EXCERPTED TEXT:
▼▼▼
One of the most positive signs to have emerged from the financial impacts of the COVID-19 pandemic has been the recovery of the “frozen’’ home loans.
At the time when large parts of the Australian economy was closed down, it was feared that there would be a raft of foreclosures and forced sales that would flood the property market.
As it turned out, the reverse was true and the property market has been booming with strong demand, low interest rates and a lack of supply sending prices rocketing higher.
Rush to unfreeze loans as prices rise
That dynamic has also been really helpful in rapidly unfreezing the large number of home loans that were deferred during the worst of the pandemic.
Evidence from the banking regulator the Australian Prudential Regulatory Authority before the House of Representatives economics committee is that the vast majority of home owners are now back to paying off their housing loans normally.
As of February, deferred loans accounted for just 0.5% of banks’ total loan books – a very large fall from the 10% of deferred loans back in May last year.
APRA deputy chair John Lonsdale told the committee that was a “very significant reduction in deferrals”.
“We think that’s a very good news story – that the vast majority of people on deferrals have moved onto paying their loans in [the] way that they were before.”
▲▲▲
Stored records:
▼▼▼
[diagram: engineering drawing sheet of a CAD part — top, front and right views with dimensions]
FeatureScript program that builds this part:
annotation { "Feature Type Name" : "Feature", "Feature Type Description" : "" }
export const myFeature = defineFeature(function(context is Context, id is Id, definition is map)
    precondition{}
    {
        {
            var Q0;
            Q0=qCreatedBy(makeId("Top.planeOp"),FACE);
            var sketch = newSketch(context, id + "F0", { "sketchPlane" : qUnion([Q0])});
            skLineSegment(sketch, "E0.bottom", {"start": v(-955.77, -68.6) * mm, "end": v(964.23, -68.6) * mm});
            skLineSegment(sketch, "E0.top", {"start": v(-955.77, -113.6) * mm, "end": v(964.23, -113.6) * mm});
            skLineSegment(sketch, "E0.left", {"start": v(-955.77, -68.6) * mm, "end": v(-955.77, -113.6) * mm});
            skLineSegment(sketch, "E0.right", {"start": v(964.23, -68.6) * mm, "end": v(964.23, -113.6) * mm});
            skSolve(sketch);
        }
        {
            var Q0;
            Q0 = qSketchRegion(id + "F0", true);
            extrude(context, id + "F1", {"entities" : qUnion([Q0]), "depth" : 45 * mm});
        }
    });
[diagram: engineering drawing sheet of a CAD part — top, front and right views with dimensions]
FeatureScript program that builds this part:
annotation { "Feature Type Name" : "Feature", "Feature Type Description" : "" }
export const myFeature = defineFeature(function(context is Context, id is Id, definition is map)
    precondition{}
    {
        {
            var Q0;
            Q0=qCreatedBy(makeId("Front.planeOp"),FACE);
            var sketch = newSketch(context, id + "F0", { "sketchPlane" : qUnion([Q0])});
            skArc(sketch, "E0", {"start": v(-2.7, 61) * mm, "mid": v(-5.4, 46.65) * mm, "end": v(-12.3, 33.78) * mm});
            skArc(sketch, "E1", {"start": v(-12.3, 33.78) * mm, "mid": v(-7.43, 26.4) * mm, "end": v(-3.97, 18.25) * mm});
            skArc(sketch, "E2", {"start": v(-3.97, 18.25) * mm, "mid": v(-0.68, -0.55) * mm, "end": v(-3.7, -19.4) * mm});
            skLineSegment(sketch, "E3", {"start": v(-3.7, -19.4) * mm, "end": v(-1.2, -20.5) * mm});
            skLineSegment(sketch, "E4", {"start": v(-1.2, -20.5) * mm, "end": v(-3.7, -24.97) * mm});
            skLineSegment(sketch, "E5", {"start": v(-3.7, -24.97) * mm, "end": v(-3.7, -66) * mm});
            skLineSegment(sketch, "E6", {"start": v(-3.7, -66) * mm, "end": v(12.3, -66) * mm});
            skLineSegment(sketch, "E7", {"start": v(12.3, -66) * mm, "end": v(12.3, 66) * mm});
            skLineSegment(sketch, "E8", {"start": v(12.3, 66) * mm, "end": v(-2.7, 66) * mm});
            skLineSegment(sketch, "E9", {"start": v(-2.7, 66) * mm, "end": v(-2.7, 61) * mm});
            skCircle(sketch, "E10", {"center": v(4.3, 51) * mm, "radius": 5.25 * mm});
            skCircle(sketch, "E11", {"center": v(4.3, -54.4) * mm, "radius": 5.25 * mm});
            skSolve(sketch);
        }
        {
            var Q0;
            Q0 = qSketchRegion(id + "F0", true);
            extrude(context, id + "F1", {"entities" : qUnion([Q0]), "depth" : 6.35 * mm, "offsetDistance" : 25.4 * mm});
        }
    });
▲▲▲
ACTIONS TO TAKE:
1/ According to the article on frozen home loans, what sent property prices rocketing higher? Answer in one to three sentences.
2/ Write the next part of the article on frozen home loans, starting after its last sentence.
The stored data is separate material from the article on frozen home loans.

ANSWERS BY ITEM:
1/ Strong demand, low interest rates and a lack of supply sent prices rocketing higher.

2/
From $245 billion to just $10 billion – the big thaw
At the peak last year, deferred loans were an astonishing $245 billion but have now fallen to just $10 billion after all bar 3% of deferring customers resumed their repayments.
Even though the number of continuing loan deferrals is small, Mr Lonsdale said that APRA would be watching the banks very carefully as they coped with customers who were still struggling to repay their loans now that the deferrals have ended.
He said with government assistance such as the JobKeeper program ended, life could get harder for some of those who were continuing to struggle to meet mortgage payments.
So far, the major banks have been working hard at communicating with customers rather than moving quickly into foreclosure and that is likely to continue.
Banks unlikely to rush to foreclosure
However, the booming property market would be adding significant comfort on both sides of the ledger, encouraging those with loans to find a way to stay current and reducing the urgency for banks to liquidate houses quickly given the cushion of higher prices.
Even those few customers that will end up having to sell properties will likely be allowed to sell on their own terms and at a price that should leave them and the bank in a reasonable position.
As Mr Lonsdale put it, “The non-performing part of the loan book still remains very low – and has remained very low right through 2020 to now.”
Property prices on a tear
The strength of the property market surge was highlighted by CoreLogic figures which showed the fastest property price growth in the residential market for more than 32 years.
CoreLogic’s monthly property price index showed a 2.8% national uplift in March alone, the fastest growth rate since the 3.2% monthly rise recorded in October 1988.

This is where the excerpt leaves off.